▸ EXERCISE BRIEF: Reproduce the items below, substituting "collection site" for each "locality" and leaving all other text unchanged.

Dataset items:
··········
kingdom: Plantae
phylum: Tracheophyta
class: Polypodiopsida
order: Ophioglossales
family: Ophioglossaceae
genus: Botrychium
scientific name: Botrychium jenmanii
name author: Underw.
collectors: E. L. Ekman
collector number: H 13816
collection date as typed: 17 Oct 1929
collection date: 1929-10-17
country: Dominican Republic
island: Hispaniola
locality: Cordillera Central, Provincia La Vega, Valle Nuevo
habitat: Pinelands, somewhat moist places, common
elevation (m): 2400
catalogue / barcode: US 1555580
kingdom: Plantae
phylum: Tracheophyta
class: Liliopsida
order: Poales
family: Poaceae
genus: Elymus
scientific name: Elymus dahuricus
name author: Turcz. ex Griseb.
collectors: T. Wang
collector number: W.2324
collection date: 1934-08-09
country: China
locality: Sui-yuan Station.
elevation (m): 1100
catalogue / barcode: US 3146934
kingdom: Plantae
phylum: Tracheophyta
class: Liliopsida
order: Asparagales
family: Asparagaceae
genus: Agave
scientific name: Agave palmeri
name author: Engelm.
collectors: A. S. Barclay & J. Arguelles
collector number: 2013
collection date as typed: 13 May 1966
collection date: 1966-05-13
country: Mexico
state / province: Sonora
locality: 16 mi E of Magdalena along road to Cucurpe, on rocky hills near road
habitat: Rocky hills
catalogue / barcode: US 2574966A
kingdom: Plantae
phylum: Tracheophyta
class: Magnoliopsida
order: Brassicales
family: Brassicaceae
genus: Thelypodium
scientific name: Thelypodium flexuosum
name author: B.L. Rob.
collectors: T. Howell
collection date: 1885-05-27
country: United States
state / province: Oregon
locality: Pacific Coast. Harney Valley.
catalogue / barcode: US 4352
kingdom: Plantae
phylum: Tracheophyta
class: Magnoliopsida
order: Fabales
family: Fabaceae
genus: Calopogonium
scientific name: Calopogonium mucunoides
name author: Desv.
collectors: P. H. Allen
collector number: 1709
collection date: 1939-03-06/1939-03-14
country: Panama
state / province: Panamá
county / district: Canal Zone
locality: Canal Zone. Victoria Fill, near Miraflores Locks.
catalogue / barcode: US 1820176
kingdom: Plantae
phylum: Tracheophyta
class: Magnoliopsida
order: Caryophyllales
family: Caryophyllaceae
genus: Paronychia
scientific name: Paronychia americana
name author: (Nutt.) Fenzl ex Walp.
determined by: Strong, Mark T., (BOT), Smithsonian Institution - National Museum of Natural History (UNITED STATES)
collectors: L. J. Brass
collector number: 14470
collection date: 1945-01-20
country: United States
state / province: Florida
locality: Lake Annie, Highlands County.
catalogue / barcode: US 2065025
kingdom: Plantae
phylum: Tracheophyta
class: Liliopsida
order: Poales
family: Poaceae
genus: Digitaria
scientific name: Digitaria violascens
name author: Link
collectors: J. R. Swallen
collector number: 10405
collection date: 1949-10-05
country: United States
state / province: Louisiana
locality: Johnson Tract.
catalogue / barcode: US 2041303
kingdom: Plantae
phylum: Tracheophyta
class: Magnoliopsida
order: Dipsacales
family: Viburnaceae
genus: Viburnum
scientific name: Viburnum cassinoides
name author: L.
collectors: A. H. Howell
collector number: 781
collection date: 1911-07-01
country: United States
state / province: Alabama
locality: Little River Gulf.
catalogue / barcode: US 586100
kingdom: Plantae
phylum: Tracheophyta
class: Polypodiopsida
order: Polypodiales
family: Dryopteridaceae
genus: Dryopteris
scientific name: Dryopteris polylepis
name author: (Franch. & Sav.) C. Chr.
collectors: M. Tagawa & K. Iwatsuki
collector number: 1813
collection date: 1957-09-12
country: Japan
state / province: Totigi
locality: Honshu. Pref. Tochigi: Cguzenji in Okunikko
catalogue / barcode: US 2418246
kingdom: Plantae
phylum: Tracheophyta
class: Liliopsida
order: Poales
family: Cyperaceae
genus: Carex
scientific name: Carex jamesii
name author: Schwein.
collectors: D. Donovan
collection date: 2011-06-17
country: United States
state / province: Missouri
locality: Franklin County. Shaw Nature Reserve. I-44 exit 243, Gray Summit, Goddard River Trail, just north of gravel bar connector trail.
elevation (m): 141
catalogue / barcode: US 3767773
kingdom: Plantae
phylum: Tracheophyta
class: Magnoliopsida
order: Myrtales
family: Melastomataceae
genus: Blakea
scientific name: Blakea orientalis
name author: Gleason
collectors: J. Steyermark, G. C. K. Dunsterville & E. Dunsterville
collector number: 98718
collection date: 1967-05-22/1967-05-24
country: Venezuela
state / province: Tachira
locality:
··········
▸ ANSWER TO THE EXERCISE:
kingdom: Plantae
phylum: Tracheophyta
class: Polypodiopsida
order: Ophioglossales
family: Ophioglossaceae
genus: Botrychium
scientific name: Botrychium jenmanii
name author: Underw.
collectors: E. L. Ekman
collector number: H 13816
collection date as typed: 17 Oct 1929
collection date: 1929-10-17
country: Dominican Republic
island: Hispaniola
collection site: Cordillera Central, Provincia La Vega, Valle Nuevo
habitat: Pinelands, somewhat moist places, common
elevation (m): 2400
catalogue / barcode: US 1555580
kingdom: Plantae
phylum: Tracheophyta
class: Liliopsida
order: Poales
family: Poaceae
genus: Elymus
scientific name: Elymus dahuricus
name author: Turcz. ex Griseb.
collectors: T. Wang
collector number: W.2324
collection date: 1934-08-09
country: China
collection site: Sui-yuan Station.
elevation (m): 1100
catalogue / barcode: US 3146934
kingdom: Plantae
phylum: Tracheophyta
class: Liliopsida
order: Asparagales
family: Asparagaceae
genus: Agave
scientific name: Agave palmeri
name author: Engelm.
collectors: A. S. Barclay & J. Arguelles
collector number: 2013
collection date as typed: 13 May 1966
collection date: 1966-05-13
country: Mexico
state / province: Sonora
collection site: 16 mi E of Magdalena along road to Cucurpe, on rocky hills near road
habitat: Rocky hills
catalogue / barcode: US 2574966A
kingdom: Plantae
phylum: Tracheophyta
class: Magnoliopsida
order: Brassicales
family: Brassicaceae
genus: Thelypodium
scientific name: Thelypodium flexuosum
name author: B.L. Rob.
collectors: T. Howell
collection date: 1885-05-27
country: United States
state / province: Oregon
collection site: Pacific Coast. Harney Valley.
catalogue / barcode: US 4352
kingdom: Plantae
phylum: Tracheophyta
class: Magnoliopsida
order: Fabales
family: Fabaceae
genus: Calopogonium
scientific name: Calopogonium mucunoides
name author: Desv.
collectors: P. H. Allen
collector number: 1709
collection date: 1939-03-06/1939-03-14
country: Panama
state / province: Panamá
county / district: Canal Zone
collection site: Canal Zone. Victoria Fill, near Miraflores Locks.
catalogue / barcode: US 1820176
kingdom: Plantae
phylum: Tracheophyta
class: Magnoliopsida
order: Caryophyllales
family: Caryophyllaceae
genus: Paronychia
scientific name: Paronychia americana
name author: (Nutt.) Fenzl ex Walp.
determined by: Strong, Mark T., (BOT), Smithsonian Institution - National Museum of Natural History (UNITED STATES)
collectors: L. J. Brass
collector number: 14470
collection date: 1945-01-20
country: United States
state / province: Florida
collection site: Lake Annie, Highlands County.
catalogue / barcode: US 2065025
kingdom: Plantae
phylum: Tracheophyta
class: Liliopsida
order: Poales
family: Poaceae
genus: Digitaria
scientific name: Digitaria violascens
name author: Link
collectors: J. R. Swallen
collector number: 10405
collection date: 1949-10-05
country: United States
state / province: Louisiana
collection site: Johnson Tract.
catalogue / barcode: US 2041303
kingdom: Plantae
phylum: Tracheophyta
class: Magnoliopsida
order: Dipsacales
family: Viburnaceae
genus: Viburnum
scientific name: Viburnum cassinoides
name author: L.
collectors: A. H. Howell
collector number: 781
collection date: 1911-07-01
country: United States
state / province: Alabama
collection site: Little River Gulf.
catalogue / barcode: US 586100
kingdom: Plantae
phylum: Tracheophyta
class: Polypodiopsida
order: Polypodiales
family: Dryopteridaceae
genus: Dryopteris
scientific name: Dryopteris polylepis
name author: (Franch. & Sav.) C. Chr.
collectors: M. Tagawa & K. Iwatsuki
collector number: 1813
collection date: 1957-09-12
country: Japan
state / province: Totigi
collection site: Honshu. Pref. Tochigi: Cguzenji in Okunikko
catalogue / barcode: US 2418246
kingdom: Plantae
phylum: Tracheophyta
class: Liliopsida
order: Poales
family: Cyperaceae
genus: Carex
scientific name: Carex jamesii
name author: Schwein.
collectors: D. Donovan
collection date: 2011-06-17
country: United States
state / province: Missouri
collection site: Franklin County. Shaw Nature Reserve. I-44 exit 243, Gray Summit, Goddard River Trail, just north of gravel bar connector trail.
elevation (m): 141
catalogue / barcode: US 3767773
kingdom: Plantae
phylum: Tracheophyta
class: Magnoliopsida
order: Myrtales
family: Melastomataceae
genus: Blakea
scientific name: Blakea orientalis
name author: Gleason
collectors: J. Steyermark, G. C. K. Dunsterville & E. Dunsterville
collector number: 98718
collection date: 1967-05-22/1967-05-24
country: Venezuela
state / province: Tachira
collection site:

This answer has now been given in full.